Список заданий:
1) Определите, соответствуют ли фрагменту о Желвакове утверждения: (а) Желваков был уроженцем Вятской губернии; (б) в 80 году Желваков три месяца бурлачил на Волге; (в) местом покушения на прокурора был выбран Николаевский бульвар. Для каждого дайте ответ «да» или «нет» и приведите решающие слова текста в точной цитате.
2) Перечислите все города, названные во фрагменте о Желвакове.
3) Напишите следующую часть фрагмента о Желвакове, начав сразу после его последнего предложения.

Во время нашей беседы я спросил Желвакова о его семье, а также откуда он родом. Он сказал, что он уроженец Вятской губернии, и я подумала: из той же губернии, откуда А.В. Якимова и Халтурин. Это хороший признак. Но еще лучшим признаком был взгляд самого Желвакова. У него были глаза, которые не обманывают. Достаточно было заглянуть в эти глаза, чтобы получить уверенность, что этот человек останется верен своему слову до гроба»[29].

Очевидно, в эти дни Желваков многое передумал. Выполнение пропагандистского плана не представляло трудностей, «так как он уже и прежде бывал в народе и в 80 году два месяца бурлачил на Волге под Рыбинском» (второе подтверждение воспоминаний брата Ивана!). Вскоре

«Желваков, снабженный всем необходимым... обстриженный в скобку, одетый мужиком, с мешком за плечами и фальшивым паспортом за сапогом, в бодром настроении духа отправился на Дон... До осени 81 г. о нем получались лишь отрывочные сведения, но осенью он вернулся в Петербург с новым запасом энергии, ликующий и счастливый. Личные наблюдения превзошли его надежды; он нашел настроение народа возбужденным и чреватым будущими великими событиями»[30].

Новые поездки на юг России с организационными целями только разожгли его нетерпение. Его видели в Ростове-на-Дону, в Харькове, на Кавказе, встречали на улице с рабочими. Разговоры «о неудовлетворительном положении рабочего класса», распространение нелегальной литературы. Остались свидетельства, что именно деятельность среди рабочих была главным делом Желвакова в Ростове.

А между тем «подлинные опустошения», производимые Стрельниковым на юге России, всеобщая ненависть к нему и /105/ дискредитация имени революционеров требовали немедленного действия.

Руководство акцией взяла на себя В.Н. Фигнер, одна из немногих уцелевших членов Исполнительного комитета. Ее предложение Комитету решить участь прокурора именно в Одессе было принято. План разработан до деталей. Местом действия выбран Николаевский бульвар, где в 5 часов вечера во время послеобеденной прогулки генерала должен был прозвучать выстрел.

Сведения:
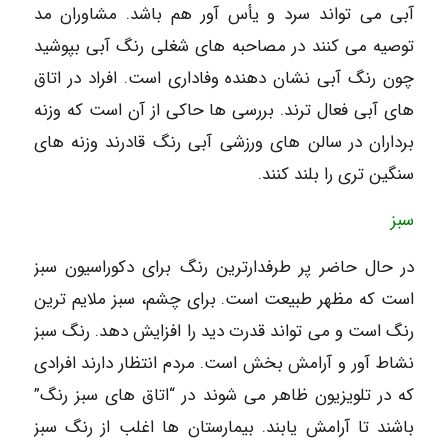
آبی می تواند سرد و یأس آور هم باشد. مشاوران مد
توصیه می کنند در مصاحبه های شغلی رنگ آبی بپوشید
چون رنگ آبی نشان دهنده وفاداری است. افراد در اتاق
های آبی فعال ترند. بررسی ها حاکی از آن است که وزنه
برداران در سالن های ورزشی آبی رنگ قادرند وزنه های
سنگین تری را بلند کنند.
سبز
در حال حاضر پر طرفدارترین رنگ برای دکوراسیون سبز
است که مظهر طبیعت است. برای چشم، سبز ملایم ترین
رنگ است و می تواند قدرت دید را افزایش دهد. رنگ سبز
نشاط آور و آرامش بخش است. مردم انتظار دارند افرادی
که در تلویزیون ظاهر می شوند در “اتاق های سبز رنگ”
باشند تا آرامش یابند. بیمارستان ها اغلب از رنگ سبز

Ответы:
1)
(а) Да: «он уроженец Вятской губернии».
(б) Нет: «в 80 году два месяца бурлачил на Волге под Рыбинском».
(в) Да: «Местом действия выбран Николаевский бульвар».

2) Рыбинск, Петербург, Ростов-на-Дону, Харьков, Одесса.

3)
Детали и хронология этих событий очень важны для биографии Желвакова. ИК «Народной воли» отправил В. Фигнер в Одессу в начале декабря 1881 г. Через две недели она уже сообщила на север, что все данные о Стрельникове в ее руках. Комитет выслал двух человек, но приехал из них только один — Халтурин. Это было 31 декабря 1881 г. Фигнер передала ему для проверки все, что знала о Стрельникове: его местожительство (гостиница «Крымская», возле Сабанеева моста, № 23), часы и условия приема посетителей, время и место обеда (во французском ресторане «Рояль», на Ланжероновской), часы прогулки и посещения печально знаменитой казармы № 5, куда на Ямскую улицу он ежедневно ездил для допросов... Вскоре стало известно, что товарищ Халтурина приехать не может, и тогда выписали другого агента. Не успел тот приехать, как из Одессы почти на месяц исчез Стрельников. Приняли решение, чтобы вызванный агент вернулся обратно, тем более что Комитет уже выслал другого человека. Им был Михаил Филимонович Клименко, стойкий революционер, уже многое испытавший, бежавший в 1881 г. из сибирской ссылки. Впоследствии жандармы сбились с ног, разыскивая третьего соучастника преступления, но роль Клименко в стрельниковском деле открылась спустя год, когда, случайно задержанный на конспиративной квартире в Петербурге (кстати, вместе с А.П. Кор-ба), он предстал перед судом по делу о 17-ти народовольцах (24 марта — 5 апреля 1883 г.). М. Клименко прибыл в Одессу для «организационных работ» по подложному виду казака Ивана Петрова, остановился в Центральной гостинице на Преображенской, но уже 13 февраля обосновался на Греческой улице в доме № 20

Взрыв в Зимнем дворце 5 февраля 1880 г., организованный С. Халтуриным. С акварели худ. Соколова.
Взрыв в Зимнем дворце 5 февраля 1880 г., организованный С. Халтуриным. С акварели худ. Соколова.

К этому времени вернулся в Одессу и Стрельников. После новой чистки, им устроенной, был окончательно согласован план покушения, разработаны детали: решено приготовить лошадь и купить кабриолет для бегства (в этой операции и помог Халтурину Клименко), а из опасения, что Стрельников носит кольчугу, целить по возможности в голову. Далее присутствие В.Н. Фигнер было нежелательным, ибо полиция и шпионы разыскивали ее повсюду. В Москву она вернулась около 15 марта. В своих мемуарах свидетельствовала: перед ее отъездом было получено известие, «что для дела со Стрельниковым едет к нам агент Комитета Желваков, но я с ним разъехалась»[31].

Из рассказа Фигнер вовсе не следует, что Халтурин был знаком с Желваковым до их встречи в Одессе, хотя такая версия утвердилась в литературе и особенно в беллетристике.

Сам Халтурин, показывая, что с Косогорским он встретился «кажется, во вторник» (16 марта), что его настоящей фамилии не знает, факт их знакомства, естественно, отрицал.

Как же согласовать эти данные со свидетельствами других современников и даже очевидцев?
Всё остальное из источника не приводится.